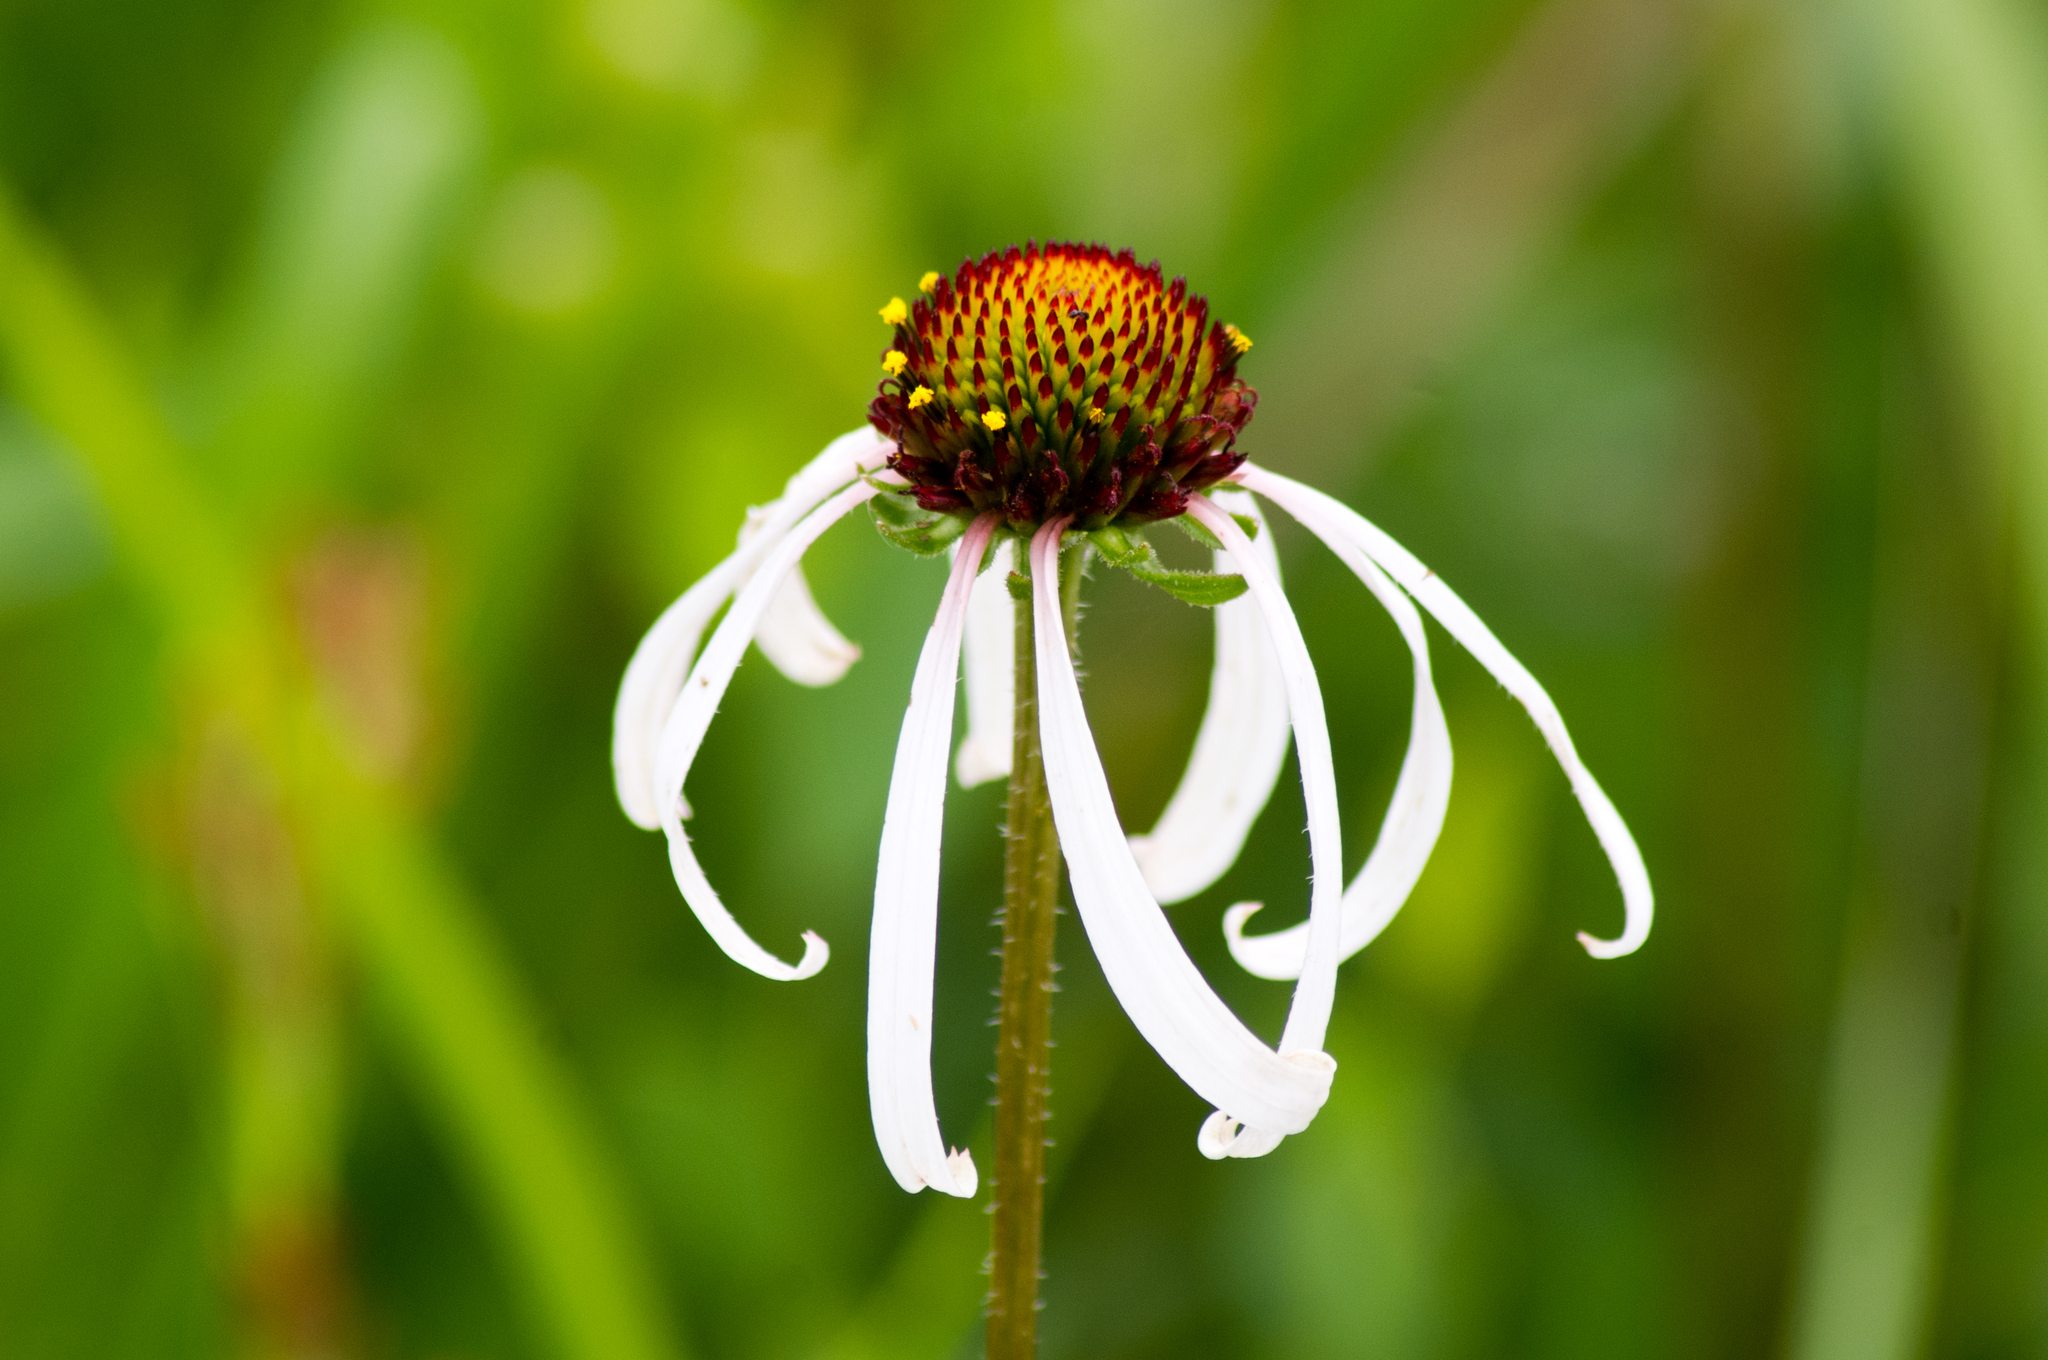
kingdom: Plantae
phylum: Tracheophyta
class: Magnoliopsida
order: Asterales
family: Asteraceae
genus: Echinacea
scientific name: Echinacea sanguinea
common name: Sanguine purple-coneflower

________________

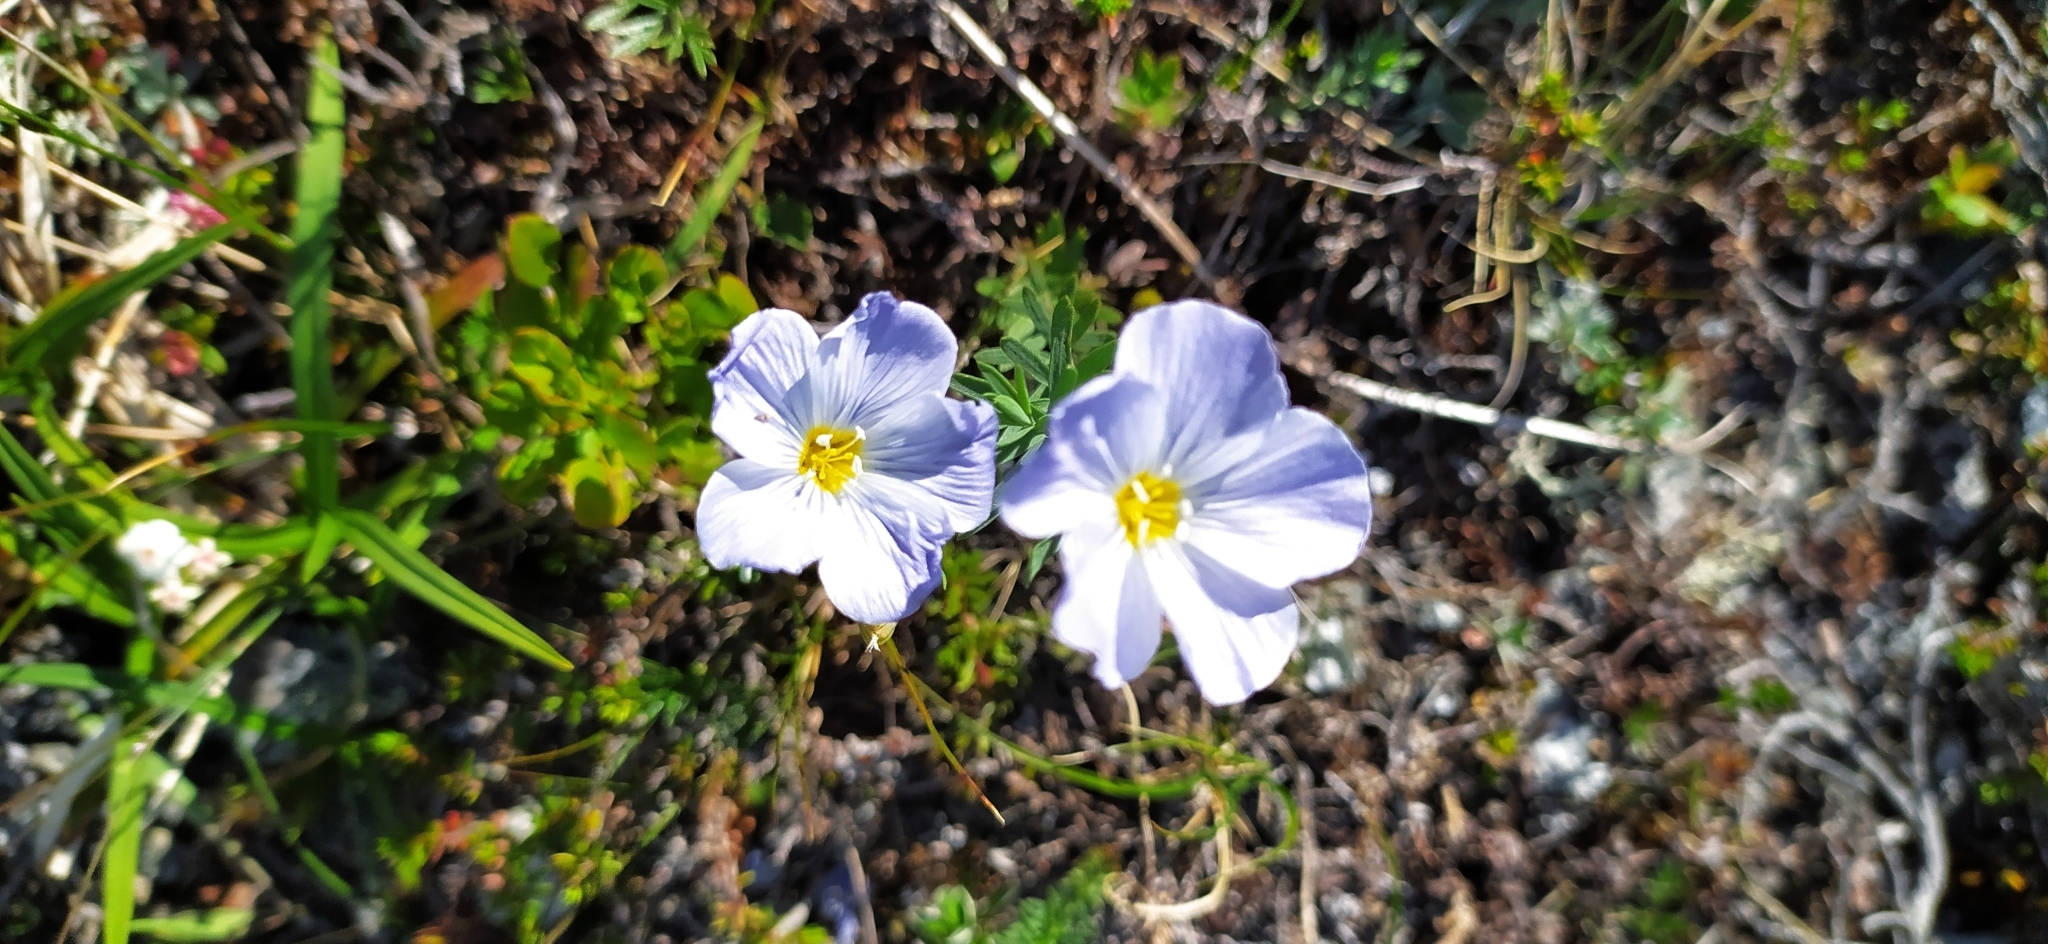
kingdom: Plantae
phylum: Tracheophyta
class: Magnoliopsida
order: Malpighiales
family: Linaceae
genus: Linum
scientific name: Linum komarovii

________________

_What you have to do_: Count how many lines in the records contain the word "name", and reply with that number alone.

_Result of the exercise_: 3